A company called AV comparatives released a report (via Engadget) after testing 250 anti-malware apps for Android phones. The company found that 68% of these apps were virtually unusable. 80 of the apps detected at least 30% of malicious apps in the last year without registering false positives. Tests have shown that most antivirus apps that have been hit by most malware come from developers you may know (in alphabetical order) from AVG, Kaspersky, McAfee and Symantec.
32 of the apps were already retrieved from the Google App Store two months after completing the tests. According to AV comparisons, most of the 32 "were developed either by amateur programmers or software vendors who are not focused on the security business." According to AV, some of these developers just wanted to have one security app in their app portfolio. The latter suggested that Android users should avoid security applications that do not have a website address and only show an email address (usually from Gmail or Yahoo Mail) in the Google Play store, as this is usually an amateur-generated app signaled.

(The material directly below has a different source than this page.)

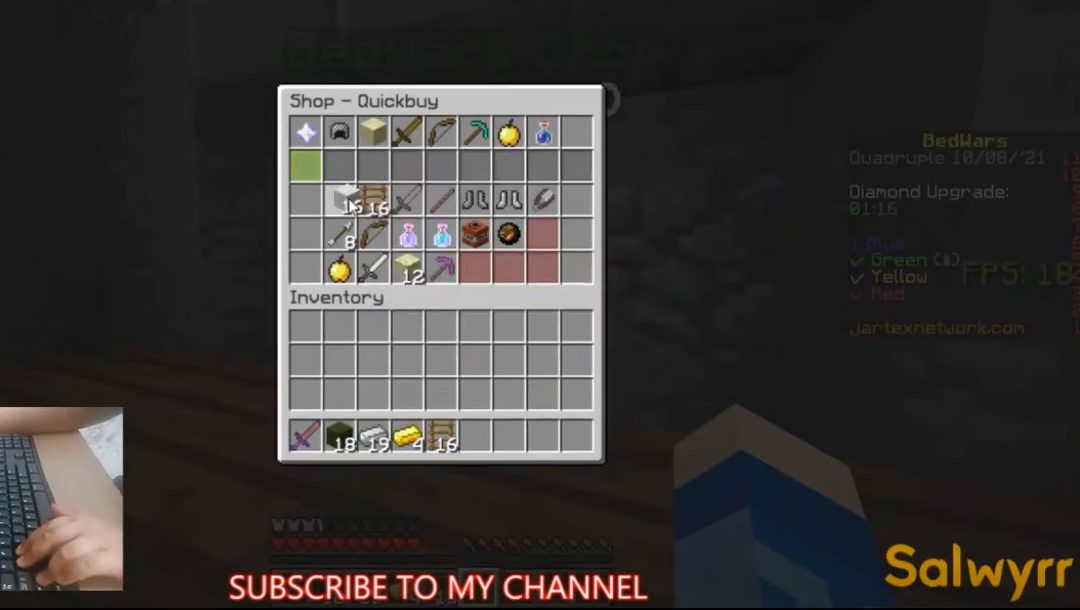
{"keys": [], "mouse": [], "events": []}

AV tested the antivirus apps in January with Samsung Galaxy S9 phones running Android 8.0 Oreo. Anti-virus apps that did not run on Oreo were tested on Nexus 5 devices running Android 6.0.1
. The tests were done over Wi-Fi. The goal of these apps was to detect 2,000 malicious APKs versus 100 clean APKs. According to AV, "Recognition rates between 90% and 100% should be easily achieved through genuine and effective anti-malware apps." Ironically, the legitimate antivirus apps have tagged some of the fake ones.
If your smartphone is important to you, stay with anti-virus apps from developers you've already heard of. And you should set it as a rule not to install apps from unknown developers, or apps that have posted a number of questionable comments in the Play Store.